§ Requirement:
From the entries, copy each line that includes "Counters".

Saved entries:
_ _ _ _

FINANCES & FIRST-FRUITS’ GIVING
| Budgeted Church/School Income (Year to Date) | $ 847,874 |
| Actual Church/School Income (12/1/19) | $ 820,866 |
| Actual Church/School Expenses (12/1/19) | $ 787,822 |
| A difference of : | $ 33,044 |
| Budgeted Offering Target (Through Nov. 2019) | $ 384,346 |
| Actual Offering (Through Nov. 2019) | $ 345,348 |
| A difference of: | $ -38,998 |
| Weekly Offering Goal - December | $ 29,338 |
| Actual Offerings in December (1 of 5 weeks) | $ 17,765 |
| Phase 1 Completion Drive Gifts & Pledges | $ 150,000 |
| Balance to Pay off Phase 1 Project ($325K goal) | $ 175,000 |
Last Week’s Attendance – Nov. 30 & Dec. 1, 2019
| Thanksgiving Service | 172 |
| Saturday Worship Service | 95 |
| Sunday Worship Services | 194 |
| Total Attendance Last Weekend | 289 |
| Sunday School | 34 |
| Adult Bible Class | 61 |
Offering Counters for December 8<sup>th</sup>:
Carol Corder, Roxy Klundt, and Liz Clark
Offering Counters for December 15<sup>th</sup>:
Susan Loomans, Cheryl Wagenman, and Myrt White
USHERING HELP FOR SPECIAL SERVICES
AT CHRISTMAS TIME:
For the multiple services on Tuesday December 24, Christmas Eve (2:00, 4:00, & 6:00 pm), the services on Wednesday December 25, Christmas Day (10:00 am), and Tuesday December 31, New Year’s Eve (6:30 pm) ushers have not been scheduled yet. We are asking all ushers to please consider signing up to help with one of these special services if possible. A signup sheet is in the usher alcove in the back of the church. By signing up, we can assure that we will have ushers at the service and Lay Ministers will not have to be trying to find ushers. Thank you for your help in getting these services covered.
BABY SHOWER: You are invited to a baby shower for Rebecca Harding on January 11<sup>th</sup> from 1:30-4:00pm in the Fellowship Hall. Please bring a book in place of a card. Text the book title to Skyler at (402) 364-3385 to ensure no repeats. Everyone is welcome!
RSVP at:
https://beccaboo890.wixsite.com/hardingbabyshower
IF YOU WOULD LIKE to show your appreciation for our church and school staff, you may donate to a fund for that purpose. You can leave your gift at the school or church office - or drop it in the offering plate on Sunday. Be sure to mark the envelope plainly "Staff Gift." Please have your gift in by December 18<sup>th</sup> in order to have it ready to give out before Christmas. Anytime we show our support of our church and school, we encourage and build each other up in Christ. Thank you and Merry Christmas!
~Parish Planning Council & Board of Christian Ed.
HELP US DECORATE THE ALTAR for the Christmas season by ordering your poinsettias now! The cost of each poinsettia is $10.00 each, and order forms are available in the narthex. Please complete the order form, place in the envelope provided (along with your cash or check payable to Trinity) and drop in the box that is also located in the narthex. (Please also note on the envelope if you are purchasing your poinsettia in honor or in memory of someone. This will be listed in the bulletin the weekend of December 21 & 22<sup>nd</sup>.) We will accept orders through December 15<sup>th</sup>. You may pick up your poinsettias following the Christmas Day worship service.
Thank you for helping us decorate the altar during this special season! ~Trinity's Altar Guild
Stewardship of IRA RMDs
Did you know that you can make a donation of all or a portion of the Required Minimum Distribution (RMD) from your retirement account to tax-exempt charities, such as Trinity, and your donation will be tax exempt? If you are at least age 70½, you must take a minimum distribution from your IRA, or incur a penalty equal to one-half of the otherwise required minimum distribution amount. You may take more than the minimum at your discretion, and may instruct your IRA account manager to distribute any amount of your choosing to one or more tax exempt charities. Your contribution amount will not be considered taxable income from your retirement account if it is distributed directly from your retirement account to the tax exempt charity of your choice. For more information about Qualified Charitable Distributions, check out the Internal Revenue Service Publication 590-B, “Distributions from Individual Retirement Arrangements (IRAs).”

_ _ _ _

§ Output:
Offering Counters for December 8<sup>th</sup>:
Offering Counters for December 15<sup>th</sup>:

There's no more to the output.